De entre todos los insultos que me acostumbran a llover cuando disgusto a la audiencia en una tertulia o en un artículo los que más me enternecen y me hacen reflexionar son los que hacen referencia a mi calvicie. Encuentro que es propio de inteligencias que todavía no están estropeadas por los medios de comunicación sospechar del pensamiento de uno calvo, o incluso rechazarlo de entrada, por si las moscas.

La socialdemocracia ha intoxicado todos los discursos, pero la sabiduría popular tiene una expresión imbatible. Cuándo una persona se mete en problemas, se le dice: te caerá el pelo. Yo no he visto nunca representado a un ángel que sea calvo o que sufra de alopecia, ni siquiera en la obra de los artistas más vanguardistas.

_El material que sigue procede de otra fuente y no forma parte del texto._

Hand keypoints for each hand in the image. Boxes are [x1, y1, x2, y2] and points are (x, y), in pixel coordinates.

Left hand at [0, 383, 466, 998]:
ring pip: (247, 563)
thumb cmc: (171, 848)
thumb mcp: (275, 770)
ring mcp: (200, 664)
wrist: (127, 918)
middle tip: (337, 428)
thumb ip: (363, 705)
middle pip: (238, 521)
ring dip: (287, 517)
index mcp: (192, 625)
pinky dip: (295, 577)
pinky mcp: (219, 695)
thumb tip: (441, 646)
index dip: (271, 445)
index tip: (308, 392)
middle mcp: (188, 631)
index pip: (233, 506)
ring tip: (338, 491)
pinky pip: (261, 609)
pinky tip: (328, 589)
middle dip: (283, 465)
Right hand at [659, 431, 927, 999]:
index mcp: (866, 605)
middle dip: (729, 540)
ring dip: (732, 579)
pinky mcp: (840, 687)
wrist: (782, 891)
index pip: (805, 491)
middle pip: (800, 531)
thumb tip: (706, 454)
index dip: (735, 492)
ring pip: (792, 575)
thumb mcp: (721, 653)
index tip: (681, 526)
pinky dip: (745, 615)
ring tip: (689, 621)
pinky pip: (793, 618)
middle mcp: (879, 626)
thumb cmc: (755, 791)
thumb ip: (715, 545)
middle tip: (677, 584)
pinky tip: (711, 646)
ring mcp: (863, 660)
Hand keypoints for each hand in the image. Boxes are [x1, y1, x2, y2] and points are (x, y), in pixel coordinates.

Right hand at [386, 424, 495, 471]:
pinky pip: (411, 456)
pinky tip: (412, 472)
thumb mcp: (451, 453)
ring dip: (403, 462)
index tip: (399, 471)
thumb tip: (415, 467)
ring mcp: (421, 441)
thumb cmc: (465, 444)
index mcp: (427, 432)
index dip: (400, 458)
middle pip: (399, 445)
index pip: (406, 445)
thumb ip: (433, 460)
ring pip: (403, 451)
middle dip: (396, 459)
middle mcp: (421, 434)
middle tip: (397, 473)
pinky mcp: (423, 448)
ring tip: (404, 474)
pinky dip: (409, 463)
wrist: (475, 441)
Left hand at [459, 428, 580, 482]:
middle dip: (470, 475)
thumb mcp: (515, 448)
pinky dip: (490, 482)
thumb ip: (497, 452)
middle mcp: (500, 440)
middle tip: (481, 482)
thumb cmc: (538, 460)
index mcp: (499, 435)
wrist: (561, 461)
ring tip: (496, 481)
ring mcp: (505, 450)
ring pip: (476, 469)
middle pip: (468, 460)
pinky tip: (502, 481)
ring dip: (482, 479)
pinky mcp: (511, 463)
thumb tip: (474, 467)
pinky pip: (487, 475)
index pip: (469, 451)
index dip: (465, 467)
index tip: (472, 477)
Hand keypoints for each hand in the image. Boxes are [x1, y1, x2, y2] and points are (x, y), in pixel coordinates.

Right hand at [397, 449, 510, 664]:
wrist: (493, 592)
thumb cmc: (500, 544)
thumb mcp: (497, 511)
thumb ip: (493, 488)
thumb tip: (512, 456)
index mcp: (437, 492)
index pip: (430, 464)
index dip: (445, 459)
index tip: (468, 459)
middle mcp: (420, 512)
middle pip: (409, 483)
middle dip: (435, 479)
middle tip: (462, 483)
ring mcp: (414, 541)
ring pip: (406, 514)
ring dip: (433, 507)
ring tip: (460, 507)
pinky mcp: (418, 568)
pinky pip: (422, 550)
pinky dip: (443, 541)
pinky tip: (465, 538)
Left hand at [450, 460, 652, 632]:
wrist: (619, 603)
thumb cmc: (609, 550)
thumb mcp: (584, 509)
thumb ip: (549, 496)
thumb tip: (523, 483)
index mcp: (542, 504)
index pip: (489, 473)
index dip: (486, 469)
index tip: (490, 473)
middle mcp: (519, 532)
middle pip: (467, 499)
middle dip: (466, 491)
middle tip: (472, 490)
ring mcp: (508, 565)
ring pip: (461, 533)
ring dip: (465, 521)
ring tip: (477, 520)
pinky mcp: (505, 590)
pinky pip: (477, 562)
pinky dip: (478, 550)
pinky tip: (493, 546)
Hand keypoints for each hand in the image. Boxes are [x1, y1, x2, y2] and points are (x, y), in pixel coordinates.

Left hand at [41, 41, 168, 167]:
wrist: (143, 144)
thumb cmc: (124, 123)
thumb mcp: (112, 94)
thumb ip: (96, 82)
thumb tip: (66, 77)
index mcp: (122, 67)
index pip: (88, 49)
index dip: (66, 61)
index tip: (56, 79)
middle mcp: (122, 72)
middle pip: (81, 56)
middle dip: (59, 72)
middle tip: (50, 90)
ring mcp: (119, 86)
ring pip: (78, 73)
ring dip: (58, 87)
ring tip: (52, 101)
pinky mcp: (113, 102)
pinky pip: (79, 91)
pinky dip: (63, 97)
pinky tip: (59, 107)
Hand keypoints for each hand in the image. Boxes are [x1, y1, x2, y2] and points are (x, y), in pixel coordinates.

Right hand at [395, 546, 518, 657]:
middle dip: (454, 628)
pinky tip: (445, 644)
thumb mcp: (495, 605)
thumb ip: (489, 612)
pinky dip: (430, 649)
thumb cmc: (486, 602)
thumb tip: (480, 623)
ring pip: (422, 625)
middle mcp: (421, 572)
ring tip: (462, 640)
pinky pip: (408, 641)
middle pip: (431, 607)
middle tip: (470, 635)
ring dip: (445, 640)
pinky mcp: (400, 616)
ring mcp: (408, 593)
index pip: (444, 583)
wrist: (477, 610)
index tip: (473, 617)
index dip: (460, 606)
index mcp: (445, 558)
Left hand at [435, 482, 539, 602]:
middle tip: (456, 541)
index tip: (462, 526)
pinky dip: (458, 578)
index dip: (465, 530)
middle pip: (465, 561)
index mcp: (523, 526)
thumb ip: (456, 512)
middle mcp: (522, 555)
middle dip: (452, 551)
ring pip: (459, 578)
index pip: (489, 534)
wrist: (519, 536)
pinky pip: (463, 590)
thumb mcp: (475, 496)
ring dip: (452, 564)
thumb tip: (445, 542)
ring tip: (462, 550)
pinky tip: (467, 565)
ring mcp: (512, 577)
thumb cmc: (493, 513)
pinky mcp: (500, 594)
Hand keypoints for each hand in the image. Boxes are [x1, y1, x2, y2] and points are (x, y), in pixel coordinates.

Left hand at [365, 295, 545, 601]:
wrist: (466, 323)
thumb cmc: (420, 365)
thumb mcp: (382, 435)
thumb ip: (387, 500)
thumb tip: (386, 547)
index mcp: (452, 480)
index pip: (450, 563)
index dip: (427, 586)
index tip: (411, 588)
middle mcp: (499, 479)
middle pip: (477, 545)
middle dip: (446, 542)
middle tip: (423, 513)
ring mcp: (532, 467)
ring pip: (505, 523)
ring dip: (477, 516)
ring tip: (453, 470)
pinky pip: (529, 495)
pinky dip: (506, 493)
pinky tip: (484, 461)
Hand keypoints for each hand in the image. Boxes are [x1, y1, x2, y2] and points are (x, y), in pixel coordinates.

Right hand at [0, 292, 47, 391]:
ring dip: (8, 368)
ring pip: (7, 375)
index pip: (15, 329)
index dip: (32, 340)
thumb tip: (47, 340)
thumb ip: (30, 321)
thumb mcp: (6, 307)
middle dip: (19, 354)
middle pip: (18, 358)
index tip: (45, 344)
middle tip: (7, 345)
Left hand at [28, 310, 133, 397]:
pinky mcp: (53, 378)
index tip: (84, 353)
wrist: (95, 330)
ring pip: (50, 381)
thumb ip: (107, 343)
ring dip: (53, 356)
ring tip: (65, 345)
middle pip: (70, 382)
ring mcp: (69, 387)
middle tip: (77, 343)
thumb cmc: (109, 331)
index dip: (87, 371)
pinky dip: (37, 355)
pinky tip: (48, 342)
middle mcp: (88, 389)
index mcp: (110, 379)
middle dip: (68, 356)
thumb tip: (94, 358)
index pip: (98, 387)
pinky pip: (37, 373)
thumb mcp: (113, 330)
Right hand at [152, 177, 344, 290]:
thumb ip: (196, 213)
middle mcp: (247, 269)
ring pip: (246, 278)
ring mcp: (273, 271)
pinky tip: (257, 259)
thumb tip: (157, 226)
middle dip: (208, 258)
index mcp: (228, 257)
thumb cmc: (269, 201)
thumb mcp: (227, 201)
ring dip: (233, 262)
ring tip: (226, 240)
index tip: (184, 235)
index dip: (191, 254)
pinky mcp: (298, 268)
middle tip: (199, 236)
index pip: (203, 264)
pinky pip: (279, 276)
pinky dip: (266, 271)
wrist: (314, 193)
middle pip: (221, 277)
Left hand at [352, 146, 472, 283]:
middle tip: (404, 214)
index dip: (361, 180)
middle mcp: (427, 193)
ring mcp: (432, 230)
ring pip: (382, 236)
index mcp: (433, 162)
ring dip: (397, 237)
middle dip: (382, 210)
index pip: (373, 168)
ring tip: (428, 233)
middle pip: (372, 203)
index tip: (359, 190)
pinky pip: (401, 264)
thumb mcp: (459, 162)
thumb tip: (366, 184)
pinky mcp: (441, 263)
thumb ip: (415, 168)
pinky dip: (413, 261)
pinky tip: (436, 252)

En cambio, el demonio se acostumbra a pintar pelado como un anfibio, igual que los militares.

Así como es fácil deducir que el fumador es un hombre de que se siente solo o que el bebedor es un hombre que se aburre, o que el gordo se siente vulnerable y que el friolero es un cartesiano necesitado de amor, no cuesta demasiado ver al calvo como un hombre torturado por las normas establecidas. En la calvicie resuena, ni que sea por estética, un indicio de rebelión, de resistencia demoníaca a la autoridad.

Quizás porque en mi casa no hay calvos, tiendo a pensar que el aspecto de mi caparazón es fruto de la lucha que he sostenido para conseguir hacerme valer en mis propios términos. Cada vez que me dicen calvo para despreciar alguna cosa que he dicho o que he escrito, pienso en la erosión que mi ingenuidad angelical ha sufrido para concretarse en un cierto talento, en la manía que he tenido para que nada pudiera malbaratar de una manera gratuita mi pureza primigenia.

Seguro que en esta actitud hay un cierto orgullo herido, pero también hay un cierto sentido de trascendencia, que es aquello que te hace flotar, cuando los barcos naufragan y las ratas se ahogan. Quizás tendría que haber confiado más en Dios, pero Dios tiene trabajo y a lo largo de la vida he visto a muchas personas avispadas estropeadas por el entorno. Estas personas mórbidas, con una fealdad que nace de las profundidades, como si alguna cosa buena se fuera pudriendo dentro suyo, me despiertan una tristeza atávica.

Estoy bastante seguro de que, si fuera uno de estos intelectuales que hacen épica de la insatisfacción o que necesitan tres párrafos para desmontar una obviedad, conservaría la mata de cabello. Si en cuentas dedicarme a escribir, hubiera entrado a trabajar en la Caixa, como era mi intención cuando iba a la escuela, ahora no sería calvo e incluso quizás tendría el pelo de un color gris sabio e institucional.

Hasta el 23 años tuve una melena imposible de domesticar. El pelo salía de mi cabeza con una fuerza furiosa, como si dentro del cráneo tuviera un saco tierra fértil en vez de neuronas. Ahora entiendo que no se puede tener todo a pesar de que algún precio tienes que pagar para conservar el entusiasmo que dan el candor y la subjetividad a medida que vas aprendiendo, con el matiz que oporga la experiencia, como funciona la ley de la jungla.

La calva es la expresión de la vulgaridad que he tenido que aceptar por escalar en la cadena trófica sin que me doblegara el miedo ni la fuerza de la gravedad. Se me podría hacer un implante como Albert Rivera, o como algunos humoristas del proceso, pero nunca me ha gustado la bisutería. Si pienso en los amigos que son calvos como yo, me doy cuenta de que tenemos en común una manía parecida para jugar fuerte y para defender nuestra independencia con uñas y dientes ante las amenazas y los cantos de sirenas.

Es como si supiéramos mejor que la mayoría de la gente que, si evitas llevar tu cruz, tarde o temprano alguien te endosará otra más pesada y menos fructífera. En Catalunya, donde la agresividad está tan reprimida y la verdad está tan tergiversada por la impotencia, es un espectáculo que ves cada día.